When taking classical mechanics as an undergraduate I remember going through the example of the rocket equation from Taylor's book and thinking it was going about the derivation in a more difficult way than it could have been presented. The general equation you start with for any dynamics problem in classical mechanics (at least starting out) is $F^{ext}=m\frac{dv}{dt}$ which assumes the mass doesn't change. But for the rocket equation we can no longer make that assumption and have to use the more general equation $F^{ext}=\dot{p}$. I want to show how a short circuit in thinking beginning with this equation yields the same results as Taylor does using the approach of differentials.
To get to that point I first need to lay out the problem we're looking at. A rocket is launched vertically from the Earth's surface with the exhaust velocity $v_{ex}$ relative to the rocket. We also assume a constant gravitational acceleration throughout the flight. Mass is ejected at a constant rate of $m_0/\tau$. We want to find the height of the rocket as a function of time.
For an object experiencing an external force the equation of motion is (from above) $F^{ext}=\dot{p}$. Any internal forces, like that from the exhaust pushing on the rocket, can be ignored from Newton's Third Law. Now for the heuristic trick to make this super easy. With $p=mv$
$$ \dot{p} = \dot{m}v + m\dot{v} = F^{ext} $$
The first term in the middle can be read "the little bit of ejected mass times its velocity (which relative to the rocket is always $v_{ex}$) plus the mass of the rocket times its change in velocity is due to the external force (which is gravity)." In the end the result will look like
$$ \dot{m}v_{ex} + m\dot{v} = -mg $$ $$ \frac{dv}{dt} = -g - \frac{(m_0/\tau) v_{ex}}{m} $$
And the last important note is that the mass itself is a function of time with $m(t)=m_0-m_0/\tau t$. This is then a relatively simple first-order ODE (I can never remember how to solve these things) which can be integrated twice to find the height as a function of time.

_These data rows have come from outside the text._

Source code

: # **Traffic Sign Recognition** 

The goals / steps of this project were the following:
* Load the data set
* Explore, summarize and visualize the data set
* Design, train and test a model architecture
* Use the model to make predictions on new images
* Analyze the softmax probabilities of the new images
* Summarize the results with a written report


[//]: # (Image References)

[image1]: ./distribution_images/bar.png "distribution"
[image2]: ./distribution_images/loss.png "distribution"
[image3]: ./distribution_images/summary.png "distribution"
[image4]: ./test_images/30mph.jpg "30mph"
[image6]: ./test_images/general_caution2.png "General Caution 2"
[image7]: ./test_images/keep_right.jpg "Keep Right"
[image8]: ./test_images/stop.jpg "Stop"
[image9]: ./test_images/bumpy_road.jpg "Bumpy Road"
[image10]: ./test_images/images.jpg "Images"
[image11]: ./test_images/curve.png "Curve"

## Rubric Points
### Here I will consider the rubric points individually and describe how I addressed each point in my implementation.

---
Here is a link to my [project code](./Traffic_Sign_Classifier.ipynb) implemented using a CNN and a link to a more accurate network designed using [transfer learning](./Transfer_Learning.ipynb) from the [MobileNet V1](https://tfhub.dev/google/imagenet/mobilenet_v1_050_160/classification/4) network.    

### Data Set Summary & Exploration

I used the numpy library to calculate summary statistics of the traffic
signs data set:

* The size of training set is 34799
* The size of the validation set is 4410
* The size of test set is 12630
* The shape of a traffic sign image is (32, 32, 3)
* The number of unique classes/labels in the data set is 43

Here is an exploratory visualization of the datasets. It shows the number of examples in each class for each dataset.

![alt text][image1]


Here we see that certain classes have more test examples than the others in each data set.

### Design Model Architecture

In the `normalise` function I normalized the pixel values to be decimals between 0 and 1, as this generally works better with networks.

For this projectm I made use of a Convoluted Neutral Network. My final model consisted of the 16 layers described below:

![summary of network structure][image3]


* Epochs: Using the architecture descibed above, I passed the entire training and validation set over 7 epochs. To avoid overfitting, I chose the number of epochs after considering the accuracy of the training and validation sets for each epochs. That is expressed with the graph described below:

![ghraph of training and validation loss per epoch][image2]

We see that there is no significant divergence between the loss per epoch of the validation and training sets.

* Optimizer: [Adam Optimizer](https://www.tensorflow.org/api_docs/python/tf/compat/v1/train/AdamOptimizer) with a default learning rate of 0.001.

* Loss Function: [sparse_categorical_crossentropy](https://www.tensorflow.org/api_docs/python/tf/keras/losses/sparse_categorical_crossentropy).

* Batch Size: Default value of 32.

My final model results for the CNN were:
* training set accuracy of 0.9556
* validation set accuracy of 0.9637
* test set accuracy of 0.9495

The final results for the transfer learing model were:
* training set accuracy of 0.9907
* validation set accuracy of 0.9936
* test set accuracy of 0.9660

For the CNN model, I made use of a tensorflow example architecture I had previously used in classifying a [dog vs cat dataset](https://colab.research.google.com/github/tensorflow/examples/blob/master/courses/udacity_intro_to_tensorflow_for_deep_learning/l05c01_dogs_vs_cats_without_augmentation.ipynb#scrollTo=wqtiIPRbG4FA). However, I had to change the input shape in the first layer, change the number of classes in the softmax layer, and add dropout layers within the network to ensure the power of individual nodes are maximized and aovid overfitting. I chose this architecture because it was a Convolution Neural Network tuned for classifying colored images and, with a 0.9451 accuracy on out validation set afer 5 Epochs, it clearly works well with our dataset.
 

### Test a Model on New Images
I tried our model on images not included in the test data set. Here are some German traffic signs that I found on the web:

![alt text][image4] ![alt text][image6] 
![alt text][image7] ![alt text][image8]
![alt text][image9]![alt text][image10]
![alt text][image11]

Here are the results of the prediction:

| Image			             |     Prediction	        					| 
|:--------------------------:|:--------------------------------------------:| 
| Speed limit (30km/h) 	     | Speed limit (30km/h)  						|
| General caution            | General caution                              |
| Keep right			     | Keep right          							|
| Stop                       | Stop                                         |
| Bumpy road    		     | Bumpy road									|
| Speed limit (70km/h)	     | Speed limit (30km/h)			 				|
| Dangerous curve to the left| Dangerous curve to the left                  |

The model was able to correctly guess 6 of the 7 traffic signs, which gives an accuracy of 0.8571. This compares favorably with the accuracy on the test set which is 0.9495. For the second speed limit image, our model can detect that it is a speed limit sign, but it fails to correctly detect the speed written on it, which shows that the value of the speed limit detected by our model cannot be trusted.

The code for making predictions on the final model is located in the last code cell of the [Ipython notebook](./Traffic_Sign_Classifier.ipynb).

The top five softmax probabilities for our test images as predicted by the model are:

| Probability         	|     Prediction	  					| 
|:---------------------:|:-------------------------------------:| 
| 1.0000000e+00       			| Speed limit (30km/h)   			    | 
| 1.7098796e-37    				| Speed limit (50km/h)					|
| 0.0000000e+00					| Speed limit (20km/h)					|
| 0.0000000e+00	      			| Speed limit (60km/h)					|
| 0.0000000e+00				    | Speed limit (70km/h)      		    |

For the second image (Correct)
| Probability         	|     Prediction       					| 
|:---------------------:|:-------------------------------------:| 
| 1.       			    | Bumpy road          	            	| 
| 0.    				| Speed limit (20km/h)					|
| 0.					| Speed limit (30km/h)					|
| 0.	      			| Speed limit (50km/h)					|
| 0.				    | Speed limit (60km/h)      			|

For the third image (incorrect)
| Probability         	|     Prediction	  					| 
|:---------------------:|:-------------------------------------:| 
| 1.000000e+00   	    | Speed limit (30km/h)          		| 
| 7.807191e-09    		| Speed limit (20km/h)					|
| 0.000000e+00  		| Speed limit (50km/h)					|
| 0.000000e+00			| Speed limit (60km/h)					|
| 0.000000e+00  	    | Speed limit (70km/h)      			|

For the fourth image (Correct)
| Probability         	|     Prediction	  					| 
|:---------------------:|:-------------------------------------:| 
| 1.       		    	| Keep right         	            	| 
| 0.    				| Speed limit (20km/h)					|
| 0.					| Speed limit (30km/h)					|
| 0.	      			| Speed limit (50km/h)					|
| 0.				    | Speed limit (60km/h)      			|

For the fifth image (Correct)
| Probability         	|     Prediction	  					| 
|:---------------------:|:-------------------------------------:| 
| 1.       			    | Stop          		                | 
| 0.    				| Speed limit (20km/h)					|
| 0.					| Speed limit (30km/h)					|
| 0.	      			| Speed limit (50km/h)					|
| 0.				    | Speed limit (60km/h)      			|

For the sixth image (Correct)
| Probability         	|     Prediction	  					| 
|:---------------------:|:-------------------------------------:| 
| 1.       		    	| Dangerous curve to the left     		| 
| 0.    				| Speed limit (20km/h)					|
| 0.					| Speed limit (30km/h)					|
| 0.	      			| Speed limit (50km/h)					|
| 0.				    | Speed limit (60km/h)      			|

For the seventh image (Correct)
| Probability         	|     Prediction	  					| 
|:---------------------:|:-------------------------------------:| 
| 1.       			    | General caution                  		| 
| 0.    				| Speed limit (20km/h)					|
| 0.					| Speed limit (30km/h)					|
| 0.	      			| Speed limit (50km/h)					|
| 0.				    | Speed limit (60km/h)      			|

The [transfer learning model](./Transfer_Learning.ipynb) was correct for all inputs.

Now this method yields the same result as what Taylor does in Chapter 3 of Classical Mechanics. I show the steps here briefly. Starting with $\frac{dP}{dt}=F^{ext}$ we can determine the slight change in the rocket's momentum by $dP = P(t + dt) - P(t) = (m + dm)(v + dv) - dm (v - v_{ex}) - m v$
$$ dP = m dv + dm v_{ex} $$ $$ \frac{dP}{dt} = m \frac{dv}{dt} + (m_0/\tau) v_{ex} = -m g $$
Which is the same result as above. Maybe this way of deriving the simple rocket equation is more straightforward but the heuristic trick above has always made more sense in my head when reasoning about this equation and related problems. Maybe it will help your thinking about the result, too.